# Java Applet Chat Grundsatzfrage



## selfmadeChatter (20. Feb 2008)

Hi,

ich habe auf eurem Forum Lösungen gefunden wie man einen chat programmiert, auch die Grundlagen mit Sockets sind mir geläufig.
Ich habe nur eine Frage und es ist mir peinlich sie zu stellen, aber es muß sein.

Also ich habe ein Clientapplet und das möchte sich mit einem server das auf dem selben Webhost läuft über einen Socket verbinden. 
Wie aber starte ich den Server?
Ich habe mir folgende Lösung überlegt:

1. Client versucht sich mit Server zu verbinden
2.Client kann sich nicht mit Server verbinden da dieser nicht läuft
3. Client startet den Server
4. Alle nachfolgenden Clients benutzen die Serverinstanz die der erste Client gestartet hat

Das ist die einzige Lösung die mir einfällt..aber irgendwie habe ich dabei ein leicht mulmiges Gefühl ob dies das Gelbe aus dem Ei ist  ???:L 

gruß


----------



## Murray (20. Feb 2008)

Das Client-Applet (das ja in einer VM auf dem Client läuft) hat von sich aus eigentlich keine Möglichkeit, den Server zu starten.


----------



## selfmadeChatter (20. Feb 2008)

> Das Client-Applet (das ja in einer VM auf dem Client läuft) hat von sich aus eigentlich keine Möglichkeit, den Server zu starten.


Klingt logisch, mensch ich muß mein Hirn einschalten   
Aber wie dann sonst?
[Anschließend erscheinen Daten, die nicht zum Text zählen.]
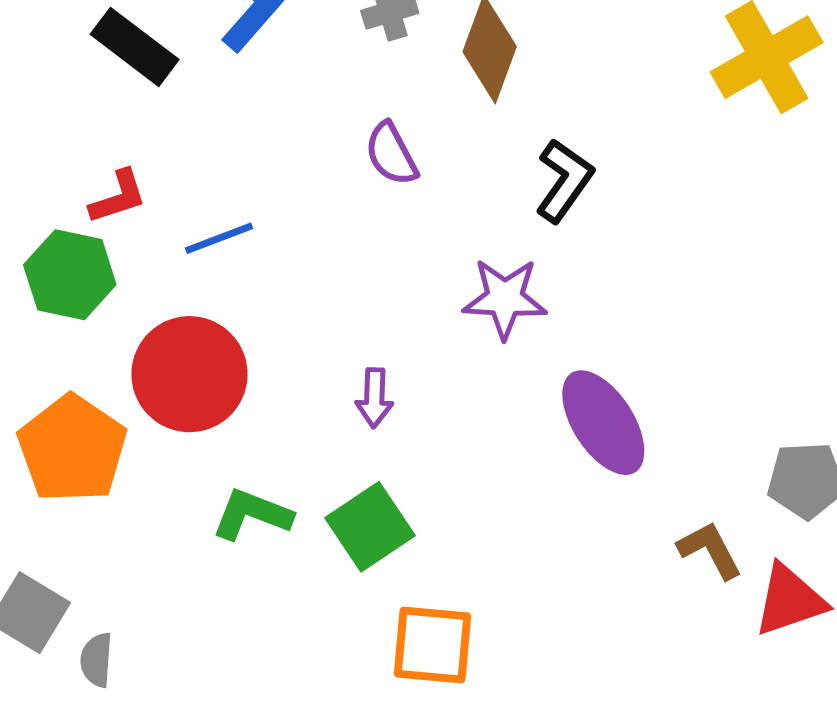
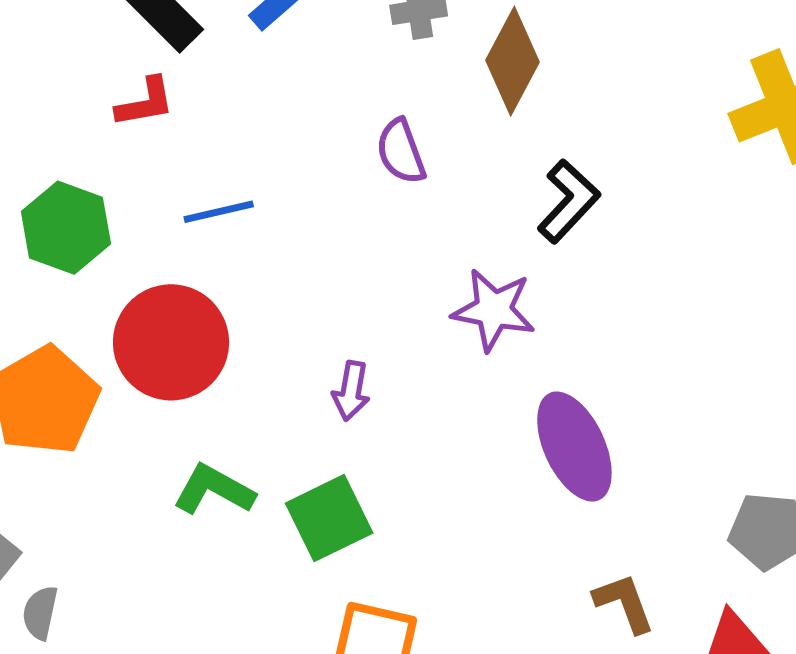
red L-shape: (118, 197) -> (145, 102), moved
brown L-shape: (710, 550) -> (624, 603), moved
Ich bin halt Javaanwendungsprogrammierer habe aber mit Applets keine Erfahrung. 
Also auf dem Server liegt das ClientApplet und die ServerKlasse. Aber irgendwie muß man doch die Serverklasse starten..auf dem Server ist auch kein Webcontainer installiert. Ich bitte um einen Hinweis..irgendwie stehe ich im Moment total auf dem Schlauch...

Gruß


----------



## Murray (20. Feb 2008)

Die Server-Klasse muss in einer VM auf dem Server laufen - sinnvoll wäre es vielleicht, wenn diese VM zusammen mit dem Web-Server gestartet würde. Was ist denn das für ein Web-Server? 
Dient der Web-Server nur dazu, das Client-Applet zu liefern, oder macht der noch mehr? Vielleicht kann man ja einen Java-Web-Server verwenden und den zusammen mit der Server-Klasse in der gleichen VM laufen lassen.


----------



## selfmadeChatter (20. Feb 2008)

Hi,

also da ich kein Java auf dem Server habe sprich JDK,Tomcat etc. muß ich den Server in PHP oder Perl schreiben..das habe ich auf dem Server.

Also meine Grundannahme war, dass die ClientApplets mit dem ServerApplet über Sockets kommunzieren. 
Ich bin davon ausgegangen dass beispielsweise der erste chatteilnehmer den server startet..sprich clientapplet1 und server laufen in vm1 und die nächsten clients laufen natürlich in ihren eigenen VMs aber können über den selben PORT mit dem Server aus vm1 kommunizieren. Liege ich hier falsch?  Wenn meine Annahme falsch ist bleibt mir nur der erste Weg.

Gruß


----------



## Wildcard (20. Feb 2008)

Wie funktioniert ein Applet?
Der Client lädt eine .class/.jar vom Server runter und der Browser führt sie in der VM aus.
Der Server ist nur für den Download zuständig, dann hat's sich's aber auch schon.


----------



## selfmadeChatter (20. Feb 2008)

Ja Wildcard du hast recht.
Falsche Annahme von mir.
Den Server schreibe ich mit PERL oder PHP.
Der Thread ist abgehakt.

Danke für eure Zeit

Gruß


----------